The Senate spent much of last week debating a budget for the 2014 federal spending year. In Washington these days, that is considered major progress.
Because for the previous three years, the Senate didn’t even bother to debate a budget, let alone pass one.
So now we have the spectacle of dueling budget resolutions — one by House Republicans and the other by Senate Democrats. They have one thing in common: Neither has much to do with reality.
First, the House budget: It calls for balancing the budget by 2023, which at least is a worthy goal. And the plain fact is that former President George W. Bush and his congressional GOP allies bear a major responsibility for the huge federal debt. They cut taxes twice, borrowed money to fight wars in Iraq and Afghanistan and never made more than a half-hearted effort to curb federal spending.
But the GOP budget, approved by a vote of 221-to-207 last week, takes a rather implausible path to reach balance. The budget would reduce spending by $4.6 trillion during the next decade and reduce the government’s publicly held debt from 77 percent of gross domestic product today to 54.8 percent by 2023. Sounds pretty good.
However, to achieve a large chunk of those savings, House Republicans would kill the health-care law signed in 2010 by President Barack Obama. Anyone want to make a bet on that happening while Obama is president? I didn’t think so.
At least the Republican budget tries to reach balance sometime before most of us die. By contrast, Senate Democrats don’t even pretend to balance the budget anytime soon. Instead, they want to control the deficit during the next decade by raising taxes by $975 billion and cutting spending by $875 billion. At the end of the decade the government will still be piling up debt.
And what is the chance of this budget passing the House?
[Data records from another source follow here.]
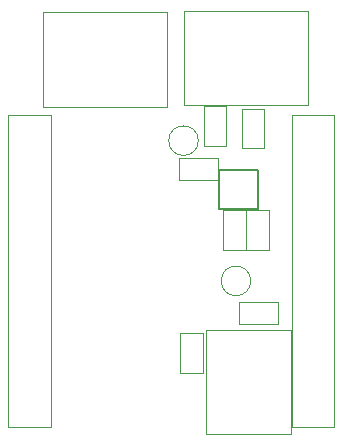
<source format=gbr>
G04 #@! TF.GenerationSoftware,KiCad,Pcbnew,5.1.1-8be2ce7~80~ubuntu18.10.1*
G04 #@! TF.CreationDate,2019-05-25T12:59:07+08:00*
G04 #@! TF.ProjectId,tas2562_dev_pcb,74617332-3536-4325-9f64-65765f706362,rev?*
G04 #@! TF.SameCoordinates,Original*
G04 #@! TF.FileFunction,Other,User*
%FSLAX46Y46*%
G04 Gerber Fmt 4.6, Leading zero omitted, Abs format (unit mm)*
G04 Created by KiCad (PCBNEW 5.1.1-8be2ce7~80~ubuntu18.10.1) date 2019-05-25 12:59:07*
%MOMM*%
%LPD*%
G04 APERTURE LIST*
%ADD10C,0.050000*%
%ADD11C,0.152400*%
G04 APERTURE END LIST*
D10*
X155317600Y-68050000D02*
X151717600Y-68050000D01*
X155317600Y-94500000D02*
X155317600Y-68050000D01*
X151717600Y-94500000D02*
X155317600Y-94500000D01*
X151717600Y-68050000D02*
X151717600Y-94500000D01*
D11*
X148872400Y-75999800D02*
X145564400Y-75999800D01*
X148872400Y-72691800D02*
X148872400Y-75999800D01*
X145564400Y-72691800D02*
X148872400Y-72691800D01*
X145564400Y-75999800D02*
X145564400Y-72691800D01*
D10*
X149794000Y-79482500D02*
X147894000Y-79482500D01*
X147894000Y-79482500D02*
X147894000Y-76122500D01*
X147894000Y-76122500D02*
X149794000Y-76122500D01*
X149794000Y-76122500D02*
X149794000Y-79482500D01*
X142306000Y-89896500D02*
X142306000Y-86536500D01*
X144206000Y-89896500D02*
X142306000Y-89896500D01*
X144206000Y-86536500D02*
X144206000Y-89896500D01*
X142306000Y-86536500D02*
X144206000Y-86536500D01*
X147242500Y-85786000D02*
X147242500Y-83886000D01*
X147242500Y-83886000D02*
X150602500Y-83886000D01*
X150602500Y-83886000D02*
X150602500Y-85786000D01*
X150602500Y-85786000D02*
X147242500Y-85786000D01*
X145925500Y-79482500D02*
X145925500Y-76122500D01*
X147825500Y-79482500D02*
X145925500Y-79482500D01*
X147825500Y-76122500D02*
X147825500Y-79482500D01*
X145925500Y-76122500D02*
X147825500Y-76122500D01*
X142162500Y-73594000D02*
X142162500Y-71694000D01*
X142162500Y-71694000D02*
X145522500Y-71694000D01*
X145522500Y-71694000D02*
X145522500Y-73594000D01*
X145522500Y-73594000D02*
X142162500Y-73594000D01*
X151717600Y-68050000D02*
X151717600Y-94500000D01*
X151717600Y-94500000D02*
X155317600Y-94500000D01*
X155317600Y-94500000D02*
X155317600Y-68050000D01*
X155317600Y-68050000D02*
X151717600Y-68050000D01*
X141140000Y-67347600D02*
X130640000Y-67347600D01*
X141140000Y-67347600D02*
X141140000Y-59347600D01*
X130640000Y-59347600D02*
X130640000Y-67347600D01*
X130640000Y-59347600D02*
X141140000Y-59347600D01*
X127740000Y-94510000D02*
X131340000Y-94510000D01*
X127740000Y-68060000D02*
X127740000Y-94510000D01*
X131340000Y-68060000D02*
X127740000Y-68060000D01*
X131340000Y-94510000D02*
X131340000Y-68060000D01*
X144274500Y-67296000D02*
X146174500Y-67296000D01*
X146174500Y-67296000D02*
X146174500Y-70656000D01*
X146174500Y-70656000D02*
X144274500Y-70656000D01*
X144274500Y-70656000D02*
X144274500Y-67296000D01*
X149413000Y-67535000D02*
X149413000Y-70895000D01*
X147513000Y-67535000D02*
X149413000Y-67535000D01*
X147513000Y-70895000D02*
X147513000Y-67535000D01*
X149413000Y-70895000D02*
X147513000Y-70895000D01*
X142578000Y-59246000D02*
X153078000Y-59246000D01*
X142578000Y-59246000D02*
X142578000Y-67246000D01*
X153078000Y-67246000D02*
X153078000Y-59246000D01*
X153078000Y-67246000D02*
X142578000Y-67246000D01*
X143807500Y-70231000D02*
G75*
G03X143807500Y-70231000I-1250000J0D01*
G01*
X148252500Y-82105500D02*
G75*
G03X148252500Y-82105500I-1250000J0D01*
G01*
X151682000Y-95078000D02*
X151682000Y-86278000D01*
X144482000Y-95078000D02*
X151682000Y-95078000D01*
X144482000Y-86278000D02*
X144482000Y-95078000D01*
X151682000Y-86278000D02*
X144482000Y-86278000D01*
M02*

</source>
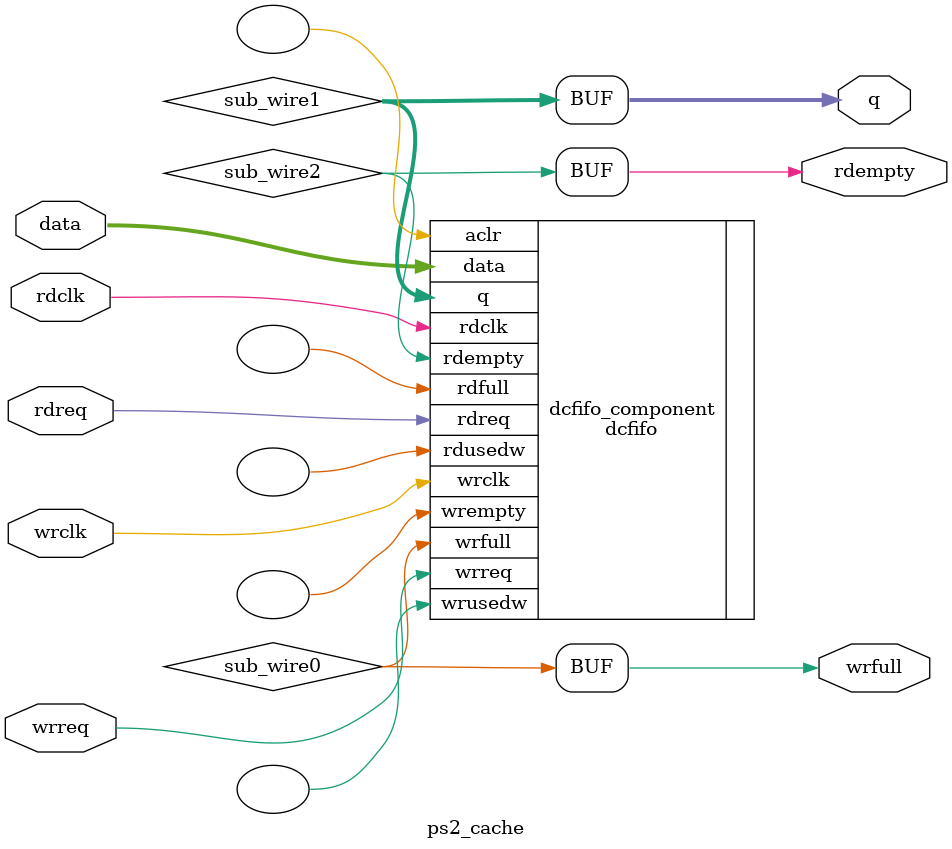
<source format=v>
module ps2_cache (
	data,
	rdclk,
	rdreq,
	wrclk,
	wrreq,
	q,
	rdempty,
	wrfull);
	input	[21:0]  data;
	input	  rdclk;
	input	  rdreq;
	input	  wrclk;
	input	  wrreq;
	output	[21:0]  q;
	output	  rdempty;
	output	  wrfull;
	wire  sub_wire0;
	wire [21:0] sub_wire1;
	wire  sub_wire2;
	wire  wrfull = sub_wire0;
	wire [21:0] q = sub_wire1[21:0];
	wire  rdempty = sub_wire2;
	dcfifo	dcfifo_component (
				.data (data),
				.rdclk (rdclk),
				.rdreq (rdreq),
				.wrclk (wrclk),
				.wrreq (wrreq),
				.wrfull (sub_wire0),
				.q (sub_wire1),
				.rdempty (sub_wire2),
				.aclr (),
				.rdfull (),
				.rdusedw (),
				.wrempty (),
				.wrusedw ());
	defparam
		dcfifo_component.intended_device_family = "Cyclone III",
		dcfifo_component.lpm_numwords = 256,
		dcfifo_component.lpm_showahead = "OFF",
		dcfifo_component.lpm_type = "dcfifo",
		dcfifo_component.lpm_width = 22,
		dcfifo_component.lpm_widthu = 8,
		dcfifo_component.overflow_checking = "ON",
		dcfifo_component.rdsync_delaypipe = 4,
		dcfifo_component.underflow_checking = "ON",
		dcfifo_component.use_eab = "ON",
		dcfifo_component.wrsync_delaypipe = 4;
endmodule
</source>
Once again, the answer is zero.
So where do we go from here? Some optimists see hope.
Maya MacGuineas, president of the Committee for a Responsible Federal Budget and a member of the Campaign to Fix the Debt, said the House and Senate budget plans are “part of the exercise you have to go through,” adding that lawmakers from both parties can “pivot” and talk about a serious debt solution.
But, she warned, “if people cling to these budget documents as realistic, then you know they are not serious.”
The problem is that far too many in Washington just do not seem serious. It will take a combination of tax increases and spending restraints in the fast-growing entitlement programs of Medicare, Medicaid and Social Security to bring the deficit under control.
Republicans don’t want to raise taxes again after agreeing to them earlier this year to end the fiscal-cliff crisis. And Democrats consider any changes in entitlements as heresy. Even more alarming, a number of progressives are singing the hymn that deficits aren’t all that much of a bother anyway. Such thinking is scary to deficit experts.
Yet a number of lawmakers know perfectly well that long-term projected deficits are “incredibly dangerous,” as MacGuineas said. She pointed to Sen. Dick Durbin, D-Ill., who last week floated the idea of a bipartisan commission to devise a plan to salvage Social Security.
What has been missing is presidential leadership. So far, Obama has been a no-show on the budget.
As MacGuineas said, “You are going to have to have involvement from the White House to keep this moving forward.”